SOURCE PASSAGE Block Start
Some more terrific settings in this batch! House of Shades by Lianne Dillsworth (Harper, July; also Hutchinson Heinemann, May) has the title character, a Black woman doctor, on a risky mission in 1830s London that threatens to reveal long-held mysteries. Chanel Cleeton takes a gothic turn in her latest, The House on Biscayne Bay (Berkley, Apr.), following two women decades apart who live at a glamorous mansion in south Florida. Donyae Coles’ debut, Midnight Rooms (Amistad, July), sees orphaned mixed-race heroine Orabella marrying a wealthy man she barely knows in 1840 England.  The Silence Factory by Bridget Collins (William Morrow, Aug.; also The Borough Press, May), best known for The Binding, is multi-period suspense about surprising discoveries made on a Greek island in the 1820s. Secrets and spirits from the Russian Revolution percolate into the 1920s in Olesya Salnikova Gilmore’s second novel, The Haunting of Moscow House (Berkley, Sept.), while Barbara Havelocke’s Estella’s Revenge (Canelo Hera, May) retells Great Expectations from the viewpoint of Miss Havisham’s daughter.

Thursday, June 06, 2024

Secrets abound in 1920s London in Marty Wingate's newest cozy mystery

Kudos to Marty Wingate for writing an engaging cozy mystery whose solution is a clever and unpredictable puzzle. A Body at the Dance Hall is third in a series featuring the perky, adventurous Miss Mabel Canning, who takes assignments with the Useful Women agency in 1922 London – private investigation is her specialty – while quietly investigating murders.

When Mabel gets approached about a posh gig as companion to a wealthy young American woman newly arrived in London, she looks forward to livening up her dull January by showing her charge around town. But Roxanne Arkwright, eighteen-year-old daughter of a British industrialist and his Chicago-based first wife, appears to be a high-maintenance handful.

Then, on the pair’s evening out at the Hammersmith Palais de Danse, Mabel garbed in slinky knee-length blue chiffon velvet, our sleuth gets locked in the hall’s larder by a fellow detective hired by the Arkwrights to watch Roxanne. An hour later, after Mabel is freed by an old contact at Scotland Yard, she finds the young man lying dead, and Roxanne frantic with worry about her.
SOURCE PASSAGE Block End
- _ASSIGNMENT 1_: In the book passage, which agency does Mabel Canning take assignments with?
- _ASSIGNMENT 2_: Write out part of the book passage word for word, beginning at the words "Secrets abound in" and stopping after the words "a high-maintenance handful.".
The lines have nothing to do with the book passage.
INFORMATION Block Start
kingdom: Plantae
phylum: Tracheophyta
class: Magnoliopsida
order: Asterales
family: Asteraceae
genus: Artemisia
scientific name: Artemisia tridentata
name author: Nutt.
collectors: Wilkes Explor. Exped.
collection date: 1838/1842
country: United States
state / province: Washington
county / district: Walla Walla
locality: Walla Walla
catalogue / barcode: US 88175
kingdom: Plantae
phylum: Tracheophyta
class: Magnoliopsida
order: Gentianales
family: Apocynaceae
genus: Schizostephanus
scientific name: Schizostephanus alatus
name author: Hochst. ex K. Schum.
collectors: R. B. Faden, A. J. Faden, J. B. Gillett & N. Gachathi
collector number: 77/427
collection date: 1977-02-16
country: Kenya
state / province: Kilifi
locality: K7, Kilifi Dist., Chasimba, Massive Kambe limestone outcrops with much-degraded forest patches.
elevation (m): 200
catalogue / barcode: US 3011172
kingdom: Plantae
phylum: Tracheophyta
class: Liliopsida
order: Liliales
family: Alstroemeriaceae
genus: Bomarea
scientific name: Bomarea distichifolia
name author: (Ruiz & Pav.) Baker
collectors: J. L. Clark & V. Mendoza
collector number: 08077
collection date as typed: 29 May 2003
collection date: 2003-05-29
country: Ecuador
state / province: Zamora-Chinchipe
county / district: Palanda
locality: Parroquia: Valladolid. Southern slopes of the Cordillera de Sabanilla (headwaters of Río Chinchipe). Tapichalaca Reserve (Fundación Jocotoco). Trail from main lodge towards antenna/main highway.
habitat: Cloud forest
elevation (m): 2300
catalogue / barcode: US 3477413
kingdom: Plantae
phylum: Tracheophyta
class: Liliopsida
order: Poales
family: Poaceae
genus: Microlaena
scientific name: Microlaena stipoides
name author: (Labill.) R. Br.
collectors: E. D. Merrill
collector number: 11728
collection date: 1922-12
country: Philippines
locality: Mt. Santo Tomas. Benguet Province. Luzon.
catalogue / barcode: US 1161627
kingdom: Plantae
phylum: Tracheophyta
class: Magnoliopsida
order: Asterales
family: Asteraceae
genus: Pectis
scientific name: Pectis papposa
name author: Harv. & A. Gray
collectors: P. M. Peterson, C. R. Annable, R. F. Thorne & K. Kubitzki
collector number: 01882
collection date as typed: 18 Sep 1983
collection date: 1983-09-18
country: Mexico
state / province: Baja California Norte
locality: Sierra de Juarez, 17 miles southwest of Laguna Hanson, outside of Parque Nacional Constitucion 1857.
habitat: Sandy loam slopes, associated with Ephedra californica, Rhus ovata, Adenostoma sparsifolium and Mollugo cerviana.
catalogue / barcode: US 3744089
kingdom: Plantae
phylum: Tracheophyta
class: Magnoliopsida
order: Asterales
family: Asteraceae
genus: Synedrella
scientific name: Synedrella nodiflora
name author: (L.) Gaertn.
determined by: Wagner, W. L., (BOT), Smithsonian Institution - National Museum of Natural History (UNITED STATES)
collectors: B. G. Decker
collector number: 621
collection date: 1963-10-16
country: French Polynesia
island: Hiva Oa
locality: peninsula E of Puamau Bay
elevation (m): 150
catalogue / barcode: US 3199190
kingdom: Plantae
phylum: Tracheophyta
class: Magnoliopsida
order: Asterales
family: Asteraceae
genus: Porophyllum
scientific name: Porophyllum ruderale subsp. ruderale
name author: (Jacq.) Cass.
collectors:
INFORMATION Block End
- _WRITTEN ANSWER 1_: The Useful Women agency.

- _WRITTEN ANSWER 2_:
Secrets abound in 1920s London in Marty Wingate's newest cozy mystery

Kudos to Marty Wingate for writing an engaging cozy mystery whose solution is a clever and unpredictable puzzle. A Body at the Dance Hall is third in a series featuring the perky, adventurous Miss Mabel Canning, who takes assignments with the Useful Women agency in 1922 London – private investigation is her specialty – while quietly investigating murders.

When Mabel gets approached about a posh gig as companion to a wealthy young American woman newly arrived in London, she looks forward to livening up her dull January by showing her charge around town. But Roxanne Arkwright, eighteen-year-old daughter of a British industrialist and his Chicago-based first wife, appears to be a high-maintenance handful.